In these last two cases, luther and emma the internal 'data structure' is [Int], which is pretty dull, and the function applied to it is idiot simple, of course. The main point is to let one of the forms of interact take care of all of the IO, and thus get images like 'populating a structure' and 'processing it' out of your head. To use interact you need to use composition to make the whole yield some sort of String -> String function. But even here, as in the runt first example arthur:: String -> String you are defining a genuine function in something more like the mathematical sense. Values in the types String and ByteString are just as pure as those in Bool or Int.

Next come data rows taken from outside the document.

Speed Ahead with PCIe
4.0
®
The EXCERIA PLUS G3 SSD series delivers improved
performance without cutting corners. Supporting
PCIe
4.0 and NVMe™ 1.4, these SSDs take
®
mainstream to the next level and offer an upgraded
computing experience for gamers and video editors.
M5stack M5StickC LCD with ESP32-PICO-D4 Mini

In more complicated cases of this basic interact type, your task is thus, first, to think how the desired pure values of the function you will be focussing on can be mapped to String values (here, it's just show for an Int or unlines . map show for a [Int]). interact knows what to "do" with the string. -- And then to figure out how to define a pure mapping from Strings or ByteString (which will contain your 'raw' data) to values in the type or types your principal function takes as arguments. Here I was just using map read . lines resulting in a [Int]. If you are working on some more complicated, say tree structure you'd need a function from [Int] to MyTree Int. A more elaborate function to put in this position would be a Parser, of course.

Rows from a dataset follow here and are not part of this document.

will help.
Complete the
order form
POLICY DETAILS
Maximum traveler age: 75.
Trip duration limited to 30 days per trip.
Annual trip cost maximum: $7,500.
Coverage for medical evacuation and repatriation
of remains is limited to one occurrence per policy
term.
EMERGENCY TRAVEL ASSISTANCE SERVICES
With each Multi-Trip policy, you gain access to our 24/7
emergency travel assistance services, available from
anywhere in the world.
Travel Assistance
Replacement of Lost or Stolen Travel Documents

Then you can go to town, in this sort of case: there is really no reason to think of yourself as 'programming', 'populating' and 'processing' at all. This is where all the cool devices of LYAH kick in. Your duty is to define a mapping within the specific definitional discipline. In the last two cases, these are from [Int] to [Int] and from [Int] to Int, but here is a similar example derived from the excellent, still incomplete, tutorial on the super-excellent Vector package where the initial numerical structure one is dealing with is Vector Int
{-# LANGUAGE BangPatterns #-}
import qualified Data.ByteString.Lazy.Char8 as L
import qualified Data.Vector.Unboxed as U
import System.Environment
main = L.interact (L.pack . (++"\n") . show . roman . parse)
where
parse :: L.ByteString -> U.Vector Int
parse bytestr = U.unfoldr step bytestr
step !s = case L.readInt s of
Nothing -> Nothing
Just (!k, !t) -> Just (k, L.tail t)
-- now the IO and stringy nonsense is out of the way
-- so we can calculate properly:
roman :: U.Vector Int -> Int
roman = U.sum
Here again roman is moronic, any function from a Vector of Ints to an Int, however complex, can take its place. Writing a better roman will never be a question of "populating" "multi-line programming" "processing" etc., though of course we speak this way; it is just a question of defining a genuine function by composition of the functions in Data.Vector and elsewhere. The sky is the limit, check out that tutorial too.